McMurrin continued, “In addition to the launch of the two season series, we are working on the final touches to Facilitation and Discussion guides that can be utilized by community groups, agencies and organizations to continue to broaden the understanding around working with these topics. My hope is that we continue to learn more from each other as we work collectively towards surpassing mere survival, and instead creating a norm around seeing individuals, families and communities truly thrive.”

Susan Beaulieu
Susan Beaulieu (Red Lake Ojibwe) is an Extension Educator for the University of Minnesota Extension in Family Development/Family Resiliency.

“I first began learning about Adverse Childhood Experiences and how stress and unresolved trauma impact the body, brain, and our emotions eight years ago this past spring,” said Beaulieu. “It was truly a pivotal moment that changed the trajectory and quality of my life in powerful ways.”

“It has been such an honor to collaborate with amazing Indigenous people in Minnesota through the podcast to share what we have been learning as it relates to trauma and healing. It’s been truly inspiring to see how people across our communities are taking what they are learning and applying it to move towards healing and wellbeing for themselves, their families, and communities,” she said.

“Season One was really about laying the groundwork of understanding how stress and trauma impact the developing brain and body, how trauma gets passed down, and understanding how as Indigenous people much of the trauma our ancestors went through, also known as historical trauma, can get passed down through how our DNA is read, and also through family patterns,” Beaulieu said.

“In Season Two, we shifted gears a bit and wanted to get deeper into what we’d been learning around healing, the important elements of healing, and sharing different ways for healing. What we’ve all learned is there is no one ‘best’ way to heal, there are many doors to healing and we really invite people to explore different practices or modalities to understand what works best for them, and to stay open to learning new things.”

“Curiosity is the antidote to judgment … where judgment shuts us down and keeps us from seeing the possibilities, curiosity opens us up to seeing beyond what it is we think we know and understand. Curiosity helps us understand why we do what we do from a place of non-judgment, and when we can do that for ourselves, we are in a much better position to heal and integrate the traumatic experiences we carry. The more we heal and integrate, the less trauma we pass on to our children, grandchildren and community members; we become better relatives and ancestors.”

“And of course this journey of healing isn’t just an individual one, so we also talk about healthy relationships and community as essential pieces of the puzzle in season two. In fact, this podcast is called ‘Remembering Resilience’ for two main reasons; the first is because we all have the capacity to heal … it is an innate part of who we are as sentient and spiritual beings. The second reason is that pre-contact, our Indigenous communities had so many things in place, including practices, ceremonies, the structure of our social systems, etc., that helped generate and maintain wellbeing at the individual, family and collective levels.”

“A huge piece of healing for us is decolonizing our minds, bodies and spirits, through reclaiming our Indigenous wisdom and practices. Thus the name, ‘Remembering Resilience’.”

Beaulieu encourages the readership to share ideas for content in the soon to be worked on season three.

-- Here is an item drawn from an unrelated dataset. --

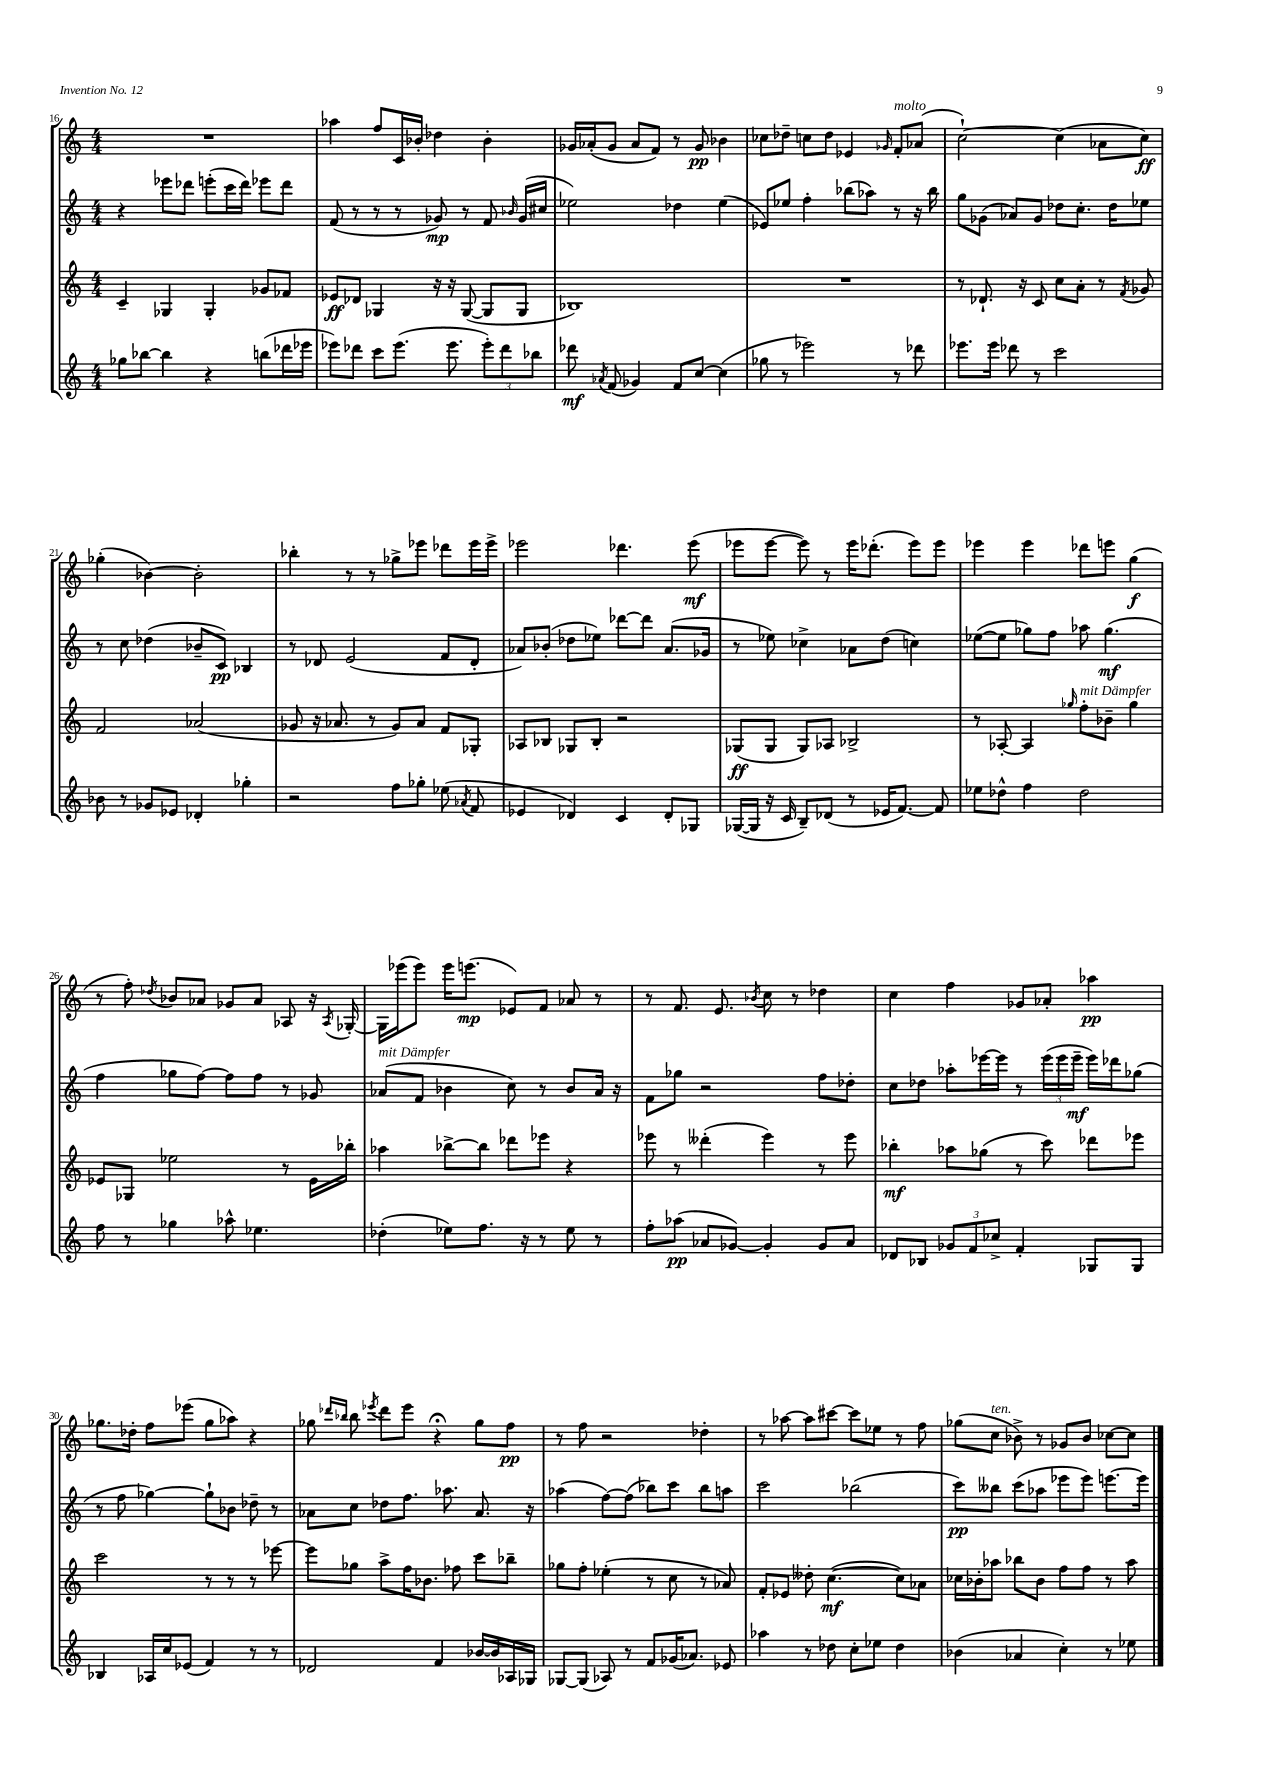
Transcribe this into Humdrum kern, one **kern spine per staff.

People can contact Beaulieu via email at beau0181@umn.edu, or McMurrin at Lmcmurrin@familywiseservices.org.

The first two seasons of the “Remembering Resilience” podcast can be found at: https://rememberingresilience.home.blog.

A “Growing Resilient Communities Gathering” will be held on June 16, from 9:00 am to 3:30 pm central time. This is an annual event that supports Children’s Mental Health and Family Services Collaboratives and Indigenous Communities as they work to build self-healing communities across Minnesota. All are welcome to join this free virtual daylong event. FamilyWise Services is planning and hosting this event with support from the Center for Prevention at Blue Cross and Blue Shield of Minnesota and the Department of Human Services.

Briana Matrious is also a co-host of the show.